══ 页面正文
定时任务----时间轮算法
背景
在实际的业务场景中,我们常常需要周期性执行一些任务,比如巡查系统资源,处理过期数据等等。这些事情如果人工去执行的话,无疑是对人力资源的浪费。因此我们就开发出了定时任务。目前业界已有许多出色的定时任务框架,如quartz,elastic-job,包括SpringBoot也提供了定时任务,当然JDK本身也提供了定时任务功能。
那么我们在用这些框架的时候,有没有想过它们是怎么实现定时任务的呢?时间轮算法就是这样一种实现定时任务的方法。
概述
时间轮算法是通过一个时间轮去维护定时任务,按照一定的时间单位对时间轮进行划分刻度。然后根据任务的延时计算任务该落在时间轮的第几个刻度,如果任务时长超出了时间轮的刻度数量,则增加一个参数记录时间轮需要转动的圈数。
时间轮每转动一次就检查当前刻度下的任务圈数是否为0,如果为0说明时间到了就执行任务,否则就减少任务的圈数。这样看起来已经很好了,可以满足基本的定时任务需求了,但是我们还能不能继续优化一下呢?答案是可以的。想想我们家里的水表,它是不是有多个轮子在转动,时间轮是不是也可以改造成多级联动呢?建立3个时间轮,月轮、周轮、日轮,月轮存储每个月份需要执行定时任务,转动时将当月份的任务抛到周轮,周轮转动时将当天的任务抛到日轮中,日轮转动时直接执行当前刻度下的定时任务。
研究分析
笔者从github找了一个时间轮的项目,我们来研究一下时间轮的具体实现是怎样的。
https://github.com/ifesdjeen/hashed-wheel-timer.git
clone下来的项目目录是这样的,我们只需要查看core模块下的几个类就ok了。
════
══ 待查数据
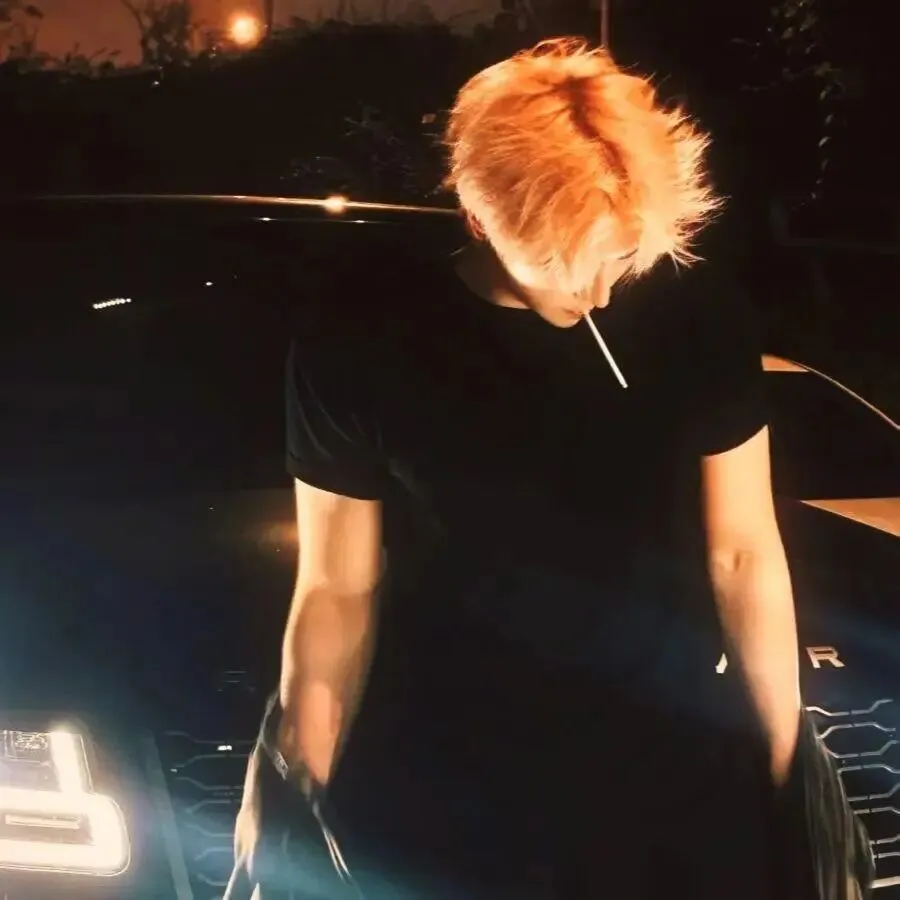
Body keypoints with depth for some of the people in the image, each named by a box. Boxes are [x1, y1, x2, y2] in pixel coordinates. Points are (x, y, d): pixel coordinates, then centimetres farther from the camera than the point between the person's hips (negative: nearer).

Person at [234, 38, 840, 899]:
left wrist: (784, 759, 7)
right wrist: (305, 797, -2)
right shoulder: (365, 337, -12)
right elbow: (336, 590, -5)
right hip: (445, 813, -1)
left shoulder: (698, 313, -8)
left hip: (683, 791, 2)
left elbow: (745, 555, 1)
════
══ 待查数据
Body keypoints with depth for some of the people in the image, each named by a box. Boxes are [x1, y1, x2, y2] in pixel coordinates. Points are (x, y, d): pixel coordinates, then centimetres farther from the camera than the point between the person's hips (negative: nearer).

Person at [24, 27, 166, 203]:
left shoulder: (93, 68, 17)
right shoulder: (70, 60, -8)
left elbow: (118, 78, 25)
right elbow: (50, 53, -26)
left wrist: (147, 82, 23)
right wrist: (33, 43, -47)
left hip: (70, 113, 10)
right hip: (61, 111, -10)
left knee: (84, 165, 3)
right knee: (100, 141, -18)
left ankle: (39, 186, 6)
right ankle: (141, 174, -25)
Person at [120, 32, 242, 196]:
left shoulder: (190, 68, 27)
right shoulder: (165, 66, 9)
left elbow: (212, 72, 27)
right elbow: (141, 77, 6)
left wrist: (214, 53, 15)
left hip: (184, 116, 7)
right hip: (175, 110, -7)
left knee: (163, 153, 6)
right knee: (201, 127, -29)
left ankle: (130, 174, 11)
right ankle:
════
[练习要求]
A. 请用两句话概括这篇讲时间轮算法的正文。
B. 返回时间轮算法正文中从“定时任务----时间轮算法”开始、到“接执行当前刻度下的定时任务。”结束的那一段原文,一字不改。
这些材料与页面正文的内容毫无关联。

[预期输出]
A. 时间轮算法用一个按时间单位划分刻度的时间轮维护定时任务:根据任务延时算出它落在第几个刻度,超出刻度数量时另记需要转动的圈数;每转动一次就检查当前刻度下任务的圈数,为0则执行,否则减少圈数。正文还提出可仿照水表,把时间轮改造成月轮、周轮、日轮多级联动,并从github找了一个时间轮项目来研究具体实现。

B.
定时任务----时间轮算法
背景
在实际的业务场景中,我们常常需要周期性执行一些任务,比如巡查系统资源,处理过期数据等等。这些事情如果人工去执行的话,无疑是对人力资源的浪费。因此我们就开发出了定时任务。目前业界已有许多出色的定时任务框架,如quartz,elastic-job,包括SpringBoot也提供了定时任务,当然JDK本身也提供了定时任务功能。
那么我们在用这些框架的时候,有没有想过它们是怎么实现定时任务的呢?时间轮算法就是这样一种实现定时任务的方法。
概述
时间轮算法是通过一个时间轮去维护定时任务,按照一定的时间单位对时间轮进行划分刻度。然后根据任务的延时计算任务该落在时间轮的第几个刻度,如果任务时长超出了时间轮的刻度数量,则增加一个参数记录时间轮需要转动的圈数。
时间轮每转动一次就检查当前刻度下的任务圈数是否为0,如果为0说明时间到了就执行任务,否则就减少任务的圈数。这样看起来已经很好了,可以满足基本的定时任务需求了,但是我们还能不能继续优化一下呢?答案是可以的。想想我们家里的水表,它是不是有多个轮子在转动,时间轮是不是也可以改造成多级联动呢?建立3个时间轮,月轮、周轮、日轮,月轮存储每个月份需要执行定时任务,转动时将当月份的任务抛到周轮,周轮转动时将当天的任务抛到日轮中,日轮转动时直接执行当前刻度下的定时任务。